Melki BEM UI Sempat Ikut Terjun ‘Aksi Jagung’ di Depan Kantor Gibran

Melki BEM UI Sempat Ikut Terjun ‘Aksi Jagung’ di Depan Kantor Gibran

Melki BEM UI Sempat Ikut Terjun ‘Aksi Jagung’ di Depan Kantor Gibran

Pentolan BEM UI Melki Sadek Huang ikut terjun demo bersama puluhan mahasiswa dari berbagai daerah dalam aksi mimbar bebas di depan Balai Kota Solo, Senin (18/12) sore.
Dalam aksinya para peserta menggenggam jagung di tangan mereka sebagai simbol demokrasi yang masih seumur jagung.

Koordinator aksi, Raafila Anbiya menyatakan jagung tersebut sekaligus mengingatkan agar demokrasi yang masih muda harus dijaga oleh semua pihak. Sayangnya, lanjut Raafila, demokrasi di Indonesia justru semakin lemah selama kepemimpinan Presiden Joko Widodo.

Ia menyinggung keterlibatan anggota keluarga Jokowi di pemerintahan. Terutama dua putranya, Gibran Rakabuming Raka dan Kaesang Pangarep.

Gibran maju sebagai cawapres di Pemilu 2024 mendampingi Prabowo Subianto setelah Mahkamah Konstitusi (MK) meloloskan gugatan nomor 90. Buntut putusan tersebut, Majelis Kehormatan Mahkamah Konstitusi (MKMK) mencopot jabatan Ketua MK dari Anwar Usman yang juga paman Gibran. Ia dinilai membiarkan adanya intervensi pihak luar di lingkungan MK.

“Kita melihat ternyata dari tahun ke tahun menuju Pemilu hari ini keluarga Jokowi ingin berkuasa. Kemarin beredar rumor Kaesang ingin jadi gubernur Jateng juga,” katanya.

Dalam aksi tersebut, mahasiswa sedianya mengundang Gibran untuk mendengar kritik dan aspirasi yang hendak disampaikan. Sayangnya, Gibran saat itu tidak berada di tempat. Ia sudah meninggalkan kantornya sejak siang tadi.

Raafila mengaku kecewa lantaran Gibran tidak hadir dalam mimbar bebas yang digelar mahasiswa. Padahal menurutnya, moment tersebut seharusnya dimanfaatkan Gibran untuk mendengar aspirasi kaum muda.

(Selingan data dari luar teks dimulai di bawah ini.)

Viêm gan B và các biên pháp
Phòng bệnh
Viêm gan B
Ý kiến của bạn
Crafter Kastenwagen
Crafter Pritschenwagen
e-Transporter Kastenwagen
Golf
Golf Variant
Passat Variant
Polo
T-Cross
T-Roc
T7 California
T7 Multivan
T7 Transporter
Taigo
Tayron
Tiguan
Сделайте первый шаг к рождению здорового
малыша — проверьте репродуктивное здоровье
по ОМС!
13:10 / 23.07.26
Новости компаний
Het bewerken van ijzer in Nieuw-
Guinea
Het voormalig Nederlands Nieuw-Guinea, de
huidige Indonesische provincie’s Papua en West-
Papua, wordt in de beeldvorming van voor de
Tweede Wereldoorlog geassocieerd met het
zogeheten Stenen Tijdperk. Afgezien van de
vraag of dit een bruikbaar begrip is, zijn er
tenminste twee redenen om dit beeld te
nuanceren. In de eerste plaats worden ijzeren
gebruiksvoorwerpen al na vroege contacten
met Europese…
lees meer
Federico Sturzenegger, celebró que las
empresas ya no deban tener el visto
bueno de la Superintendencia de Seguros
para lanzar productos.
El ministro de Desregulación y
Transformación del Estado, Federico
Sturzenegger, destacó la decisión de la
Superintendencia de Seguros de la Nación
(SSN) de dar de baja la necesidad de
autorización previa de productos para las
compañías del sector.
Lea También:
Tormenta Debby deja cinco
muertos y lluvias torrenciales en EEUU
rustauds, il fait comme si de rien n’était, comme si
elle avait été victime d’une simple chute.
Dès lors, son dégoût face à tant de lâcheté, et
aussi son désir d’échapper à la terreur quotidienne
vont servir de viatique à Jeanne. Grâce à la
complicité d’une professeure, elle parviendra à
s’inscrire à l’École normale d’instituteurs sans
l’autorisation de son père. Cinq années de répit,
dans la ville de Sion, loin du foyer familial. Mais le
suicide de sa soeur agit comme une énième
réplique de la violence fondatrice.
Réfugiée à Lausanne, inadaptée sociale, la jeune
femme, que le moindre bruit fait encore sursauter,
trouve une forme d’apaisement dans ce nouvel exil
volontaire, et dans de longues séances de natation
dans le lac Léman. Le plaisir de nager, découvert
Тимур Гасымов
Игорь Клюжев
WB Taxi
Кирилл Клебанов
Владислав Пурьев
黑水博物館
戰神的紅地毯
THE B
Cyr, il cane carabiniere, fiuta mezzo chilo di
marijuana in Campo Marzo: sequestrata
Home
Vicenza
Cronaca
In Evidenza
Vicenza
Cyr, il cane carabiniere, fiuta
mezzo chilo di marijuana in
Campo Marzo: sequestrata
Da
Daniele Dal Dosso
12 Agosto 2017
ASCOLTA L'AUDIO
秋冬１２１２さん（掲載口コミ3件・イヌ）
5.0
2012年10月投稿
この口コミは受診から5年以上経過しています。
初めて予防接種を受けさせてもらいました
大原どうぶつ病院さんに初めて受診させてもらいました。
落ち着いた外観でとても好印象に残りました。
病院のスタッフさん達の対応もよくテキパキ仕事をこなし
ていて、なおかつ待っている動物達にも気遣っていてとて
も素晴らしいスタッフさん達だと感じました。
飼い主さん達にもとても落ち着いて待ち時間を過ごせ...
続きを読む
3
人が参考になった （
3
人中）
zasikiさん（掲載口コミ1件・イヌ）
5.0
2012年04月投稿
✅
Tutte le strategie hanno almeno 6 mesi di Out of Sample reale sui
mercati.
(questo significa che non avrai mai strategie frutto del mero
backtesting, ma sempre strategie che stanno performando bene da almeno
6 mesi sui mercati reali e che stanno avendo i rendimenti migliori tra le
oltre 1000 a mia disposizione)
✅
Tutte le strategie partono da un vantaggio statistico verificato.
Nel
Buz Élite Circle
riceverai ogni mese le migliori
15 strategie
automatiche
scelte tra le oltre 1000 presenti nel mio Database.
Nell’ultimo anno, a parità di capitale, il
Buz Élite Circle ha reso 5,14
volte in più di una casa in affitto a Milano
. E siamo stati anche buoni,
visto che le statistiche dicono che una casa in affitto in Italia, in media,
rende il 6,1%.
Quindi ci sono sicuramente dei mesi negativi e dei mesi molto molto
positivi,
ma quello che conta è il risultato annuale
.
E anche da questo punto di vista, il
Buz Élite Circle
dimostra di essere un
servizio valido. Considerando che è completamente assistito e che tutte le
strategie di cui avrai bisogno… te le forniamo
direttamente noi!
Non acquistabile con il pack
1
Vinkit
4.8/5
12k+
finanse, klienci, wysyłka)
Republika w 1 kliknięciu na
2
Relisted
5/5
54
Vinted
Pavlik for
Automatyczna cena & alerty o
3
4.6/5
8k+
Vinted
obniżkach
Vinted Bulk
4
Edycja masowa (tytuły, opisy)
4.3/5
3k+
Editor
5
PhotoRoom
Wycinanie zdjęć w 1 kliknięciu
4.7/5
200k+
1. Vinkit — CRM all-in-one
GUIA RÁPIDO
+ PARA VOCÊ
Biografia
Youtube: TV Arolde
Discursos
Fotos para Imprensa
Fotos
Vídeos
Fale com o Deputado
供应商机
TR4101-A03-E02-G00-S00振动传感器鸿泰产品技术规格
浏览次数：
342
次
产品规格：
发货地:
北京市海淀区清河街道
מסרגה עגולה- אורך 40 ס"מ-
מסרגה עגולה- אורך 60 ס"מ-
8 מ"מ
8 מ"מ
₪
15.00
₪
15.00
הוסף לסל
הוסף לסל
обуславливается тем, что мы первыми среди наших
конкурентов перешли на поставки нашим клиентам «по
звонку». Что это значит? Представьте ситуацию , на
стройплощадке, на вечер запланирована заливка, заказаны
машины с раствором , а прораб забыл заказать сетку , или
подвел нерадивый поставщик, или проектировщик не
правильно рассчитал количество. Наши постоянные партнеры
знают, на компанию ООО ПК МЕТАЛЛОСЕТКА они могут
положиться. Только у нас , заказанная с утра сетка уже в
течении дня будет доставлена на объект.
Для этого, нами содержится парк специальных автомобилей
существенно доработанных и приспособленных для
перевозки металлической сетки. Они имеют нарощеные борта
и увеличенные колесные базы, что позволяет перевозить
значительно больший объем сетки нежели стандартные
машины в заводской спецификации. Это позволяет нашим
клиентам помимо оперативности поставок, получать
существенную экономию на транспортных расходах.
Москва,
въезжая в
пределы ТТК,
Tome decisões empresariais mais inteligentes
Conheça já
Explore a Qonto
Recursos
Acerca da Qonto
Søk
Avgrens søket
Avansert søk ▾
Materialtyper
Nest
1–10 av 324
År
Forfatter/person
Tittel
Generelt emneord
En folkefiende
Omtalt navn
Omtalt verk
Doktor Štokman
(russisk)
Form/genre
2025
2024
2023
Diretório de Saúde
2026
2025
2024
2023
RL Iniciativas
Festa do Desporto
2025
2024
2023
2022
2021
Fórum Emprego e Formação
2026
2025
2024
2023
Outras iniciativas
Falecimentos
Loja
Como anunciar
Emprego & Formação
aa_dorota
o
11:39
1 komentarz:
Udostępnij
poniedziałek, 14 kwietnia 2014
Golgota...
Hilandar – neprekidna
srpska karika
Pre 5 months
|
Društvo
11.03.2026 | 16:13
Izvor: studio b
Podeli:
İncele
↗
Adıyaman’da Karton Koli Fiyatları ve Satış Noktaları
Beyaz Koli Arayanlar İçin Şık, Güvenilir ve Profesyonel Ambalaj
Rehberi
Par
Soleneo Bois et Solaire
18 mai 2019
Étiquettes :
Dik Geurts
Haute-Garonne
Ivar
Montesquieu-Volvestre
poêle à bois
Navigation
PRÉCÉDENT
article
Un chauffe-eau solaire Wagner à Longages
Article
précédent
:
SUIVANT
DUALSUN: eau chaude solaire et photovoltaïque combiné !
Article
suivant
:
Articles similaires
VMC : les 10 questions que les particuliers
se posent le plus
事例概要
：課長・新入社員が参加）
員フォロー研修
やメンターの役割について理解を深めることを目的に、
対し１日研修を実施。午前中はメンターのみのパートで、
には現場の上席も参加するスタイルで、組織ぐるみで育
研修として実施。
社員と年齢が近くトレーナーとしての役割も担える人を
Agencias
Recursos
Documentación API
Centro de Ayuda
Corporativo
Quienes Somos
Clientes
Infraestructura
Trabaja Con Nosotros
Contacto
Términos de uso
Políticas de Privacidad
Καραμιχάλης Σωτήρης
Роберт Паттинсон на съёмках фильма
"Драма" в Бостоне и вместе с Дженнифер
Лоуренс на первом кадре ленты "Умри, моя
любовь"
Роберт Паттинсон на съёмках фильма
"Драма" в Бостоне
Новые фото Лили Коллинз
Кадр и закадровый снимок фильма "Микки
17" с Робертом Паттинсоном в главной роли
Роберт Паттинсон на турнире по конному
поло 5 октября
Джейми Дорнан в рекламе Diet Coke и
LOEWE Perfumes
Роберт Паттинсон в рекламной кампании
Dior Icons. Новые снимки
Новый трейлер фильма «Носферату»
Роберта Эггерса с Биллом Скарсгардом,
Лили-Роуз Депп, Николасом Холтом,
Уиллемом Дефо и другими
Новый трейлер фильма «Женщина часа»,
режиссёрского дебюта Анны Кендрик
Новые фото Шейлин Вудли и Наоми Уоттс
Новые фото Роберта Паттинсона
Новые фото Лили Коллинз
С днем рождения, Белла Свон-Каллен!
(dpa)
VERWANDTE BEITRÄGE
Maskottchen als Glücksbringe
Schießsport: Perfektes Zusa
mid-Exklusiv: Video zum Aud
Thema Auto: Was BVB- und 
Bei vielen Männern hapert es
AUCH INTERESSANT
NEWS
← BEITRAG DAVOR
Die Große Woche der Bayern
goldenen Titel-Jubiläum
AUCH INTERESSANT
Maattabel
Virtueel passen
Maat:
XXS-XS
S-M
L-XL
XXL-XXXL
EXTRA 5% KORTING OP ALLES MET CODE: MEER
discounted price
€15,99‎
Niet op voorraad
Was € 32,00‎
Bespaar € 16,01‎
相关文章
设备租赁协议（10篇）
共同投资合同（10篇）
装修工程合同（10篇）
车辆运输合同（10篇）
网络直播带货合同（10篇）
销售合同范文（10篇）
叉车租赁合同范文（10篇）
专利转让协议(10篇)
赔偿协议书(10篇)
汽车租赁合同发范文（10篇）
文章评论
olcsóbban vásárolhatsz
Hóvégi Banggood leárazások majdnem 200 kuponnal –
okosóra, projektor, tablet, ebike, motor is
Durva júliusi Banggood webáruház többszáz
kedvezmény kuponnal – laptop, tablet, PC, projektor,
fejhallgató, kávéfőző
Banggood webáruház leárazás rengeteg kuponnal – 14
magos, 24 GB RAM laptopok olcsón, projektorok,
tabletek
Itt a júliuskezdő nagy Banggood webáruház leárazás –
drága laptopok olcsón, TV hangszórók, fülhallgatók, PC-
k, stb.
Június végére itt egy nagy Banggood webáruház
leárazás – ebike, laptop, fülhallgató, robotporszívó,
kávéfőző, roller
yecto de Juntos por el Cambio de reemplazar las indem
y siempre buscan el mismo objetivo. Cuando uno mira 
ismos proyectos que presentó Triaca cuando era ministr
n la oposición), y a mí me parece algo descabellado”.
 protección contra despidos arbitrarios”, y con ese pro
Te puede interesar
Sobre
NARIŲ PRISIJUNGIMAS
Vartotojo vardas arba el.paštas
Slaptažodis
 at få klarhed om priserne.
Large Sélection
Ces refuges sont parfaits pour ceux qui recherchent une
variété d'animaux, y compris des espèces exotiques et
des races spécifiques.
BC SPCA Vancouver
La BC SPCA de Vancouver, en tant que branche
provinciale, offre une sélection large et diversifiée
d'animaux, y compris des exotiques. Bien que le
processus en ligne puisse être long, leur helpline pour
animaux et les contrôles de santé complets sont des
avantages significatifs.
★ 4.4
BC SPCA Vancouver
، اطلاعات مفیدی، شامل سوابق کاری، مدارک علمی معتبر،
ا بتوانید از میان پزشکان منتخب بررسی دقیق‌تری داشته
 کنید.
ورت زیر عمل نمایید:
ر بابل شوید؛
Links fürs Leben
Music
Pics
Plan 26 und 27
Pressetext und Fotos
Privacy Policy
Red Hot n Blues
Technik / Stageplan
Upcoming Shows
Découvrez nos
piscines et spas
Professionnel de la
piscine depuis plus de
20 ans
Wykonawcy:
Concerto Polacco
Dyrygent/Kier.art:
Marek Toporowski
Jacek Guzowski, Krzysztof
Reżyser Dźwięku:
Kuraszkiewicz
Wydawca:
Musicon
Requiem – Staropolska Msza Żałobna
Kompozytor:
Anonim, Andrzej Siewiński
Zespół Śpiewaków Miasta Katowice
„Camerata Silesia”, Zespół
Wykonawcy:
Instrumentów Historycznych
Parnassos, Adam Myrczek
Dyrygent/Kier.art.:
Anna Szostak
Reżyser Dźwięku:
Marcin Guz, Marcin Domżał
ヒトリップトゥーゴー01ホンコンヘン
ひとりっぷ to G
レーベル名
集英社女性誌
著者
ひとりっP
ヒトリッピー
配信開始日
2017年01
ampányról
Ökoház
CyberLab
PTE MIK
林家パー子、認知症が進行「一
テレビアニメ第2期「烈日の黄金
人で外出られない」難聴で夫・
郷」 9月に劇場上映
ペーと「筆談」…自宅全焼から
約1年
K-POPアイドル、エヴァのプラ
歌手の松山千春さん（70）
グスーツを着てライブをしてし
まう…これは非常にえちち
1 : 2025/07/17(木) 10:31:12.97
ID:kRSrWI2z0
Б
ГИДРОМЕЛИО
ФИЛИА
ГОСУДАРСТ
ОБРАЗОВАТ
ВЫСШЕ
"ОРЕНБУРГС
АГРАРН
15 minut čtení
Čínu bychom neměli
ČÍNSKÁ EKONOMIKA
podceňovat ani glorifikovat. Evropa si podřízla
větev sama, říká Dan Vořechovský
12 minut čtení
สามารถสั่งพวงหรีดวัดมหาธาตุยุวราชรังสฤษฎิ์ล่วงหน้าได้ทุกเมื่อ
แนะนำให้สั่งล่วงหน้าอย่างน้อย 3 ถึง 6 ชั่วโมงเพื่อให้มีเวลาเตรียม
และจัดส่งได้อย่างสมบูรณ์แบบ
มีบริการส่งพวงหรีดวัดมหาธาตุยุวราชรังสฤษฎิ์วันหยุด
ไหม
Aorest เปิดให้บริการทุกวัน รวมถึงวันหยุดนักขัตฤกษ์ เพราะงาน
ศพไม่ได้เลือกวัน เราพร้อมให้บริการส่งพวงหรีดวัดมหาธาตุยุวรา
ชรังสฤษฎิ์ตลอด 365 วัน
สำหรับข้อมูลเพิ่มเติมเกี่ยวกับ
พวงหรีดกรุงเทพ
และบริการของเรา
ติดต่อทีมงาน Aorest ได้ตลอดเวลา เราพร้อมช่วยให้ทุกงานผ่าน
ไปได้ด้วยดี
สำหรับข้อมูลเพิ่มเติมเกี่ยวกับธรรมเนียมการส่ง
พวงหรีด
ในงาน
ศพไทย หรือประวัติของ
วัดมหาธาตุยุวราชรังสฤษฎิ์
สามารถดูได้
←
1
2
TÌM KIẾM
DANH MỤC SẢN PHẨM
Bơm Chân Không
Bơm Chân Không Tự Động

“Gibran ini kan mengaku sebagai calon yang mewakili Gen Z. Kita kecewa tidak ditanggapi, tidak dihadiri apa yang kita suarakan hari ini,” katanya.

Melki sementara itu mengaku ikut terjun dalam aksi tersebut sebagai bentuk solidaritas mahasiswa. “Hari ini saya hanya membersamai mimbar bebas yang diinisiasi oleh teman-teman BEM di Solo,” ujarnya.

Melki menambahkan tidak hadirnya Gibran menunjukkan tidak ada iktikad baik dari Gibran untuk berdialog.

“Maka masyarakat bisa menilai, apakah demokratis pemimpin seperti itu,” katanya.

Belakangan, usai gelaran aksi, Melki pada hari yang sama mendapat pemberitahuan telah diberhentikan sementara dari jabatan Ketua BEM UI.

“Surat penonaktifan itu saya terima dari BEM UI hari ini. Ditandatangani oleh Wakil Ketua. Tapi per hari ini saya belum mengikuti proses apapun yang berlaku, entah itu di Satgas ataupun di BEM UI. Belum ada pemanggilan-pemanggilan,” ujar Melki pada kesempatan terpisah kepada CNNIndonesia.com, Senin (18/12).

Melki membantah telah melakukan dugaan pelanggaran atas kekerasan seksual seperti yang diunggah salah satu akun di media sosial X pada Senin (18/12).

Dia merasa hingga saat ini tidak pernah merasa melanggar aturan apapun, terlebih yang berkaitan dengan kekerasan seksual.

Kendati demikian, Melki menjelaskan upaya penonaktifan itu telah sesuai dengan aturan BEM UI yang berlaku.

Melki mengaku siap mengikuti proses apapun serta melakukan pembuktian apapun pada perkara ini.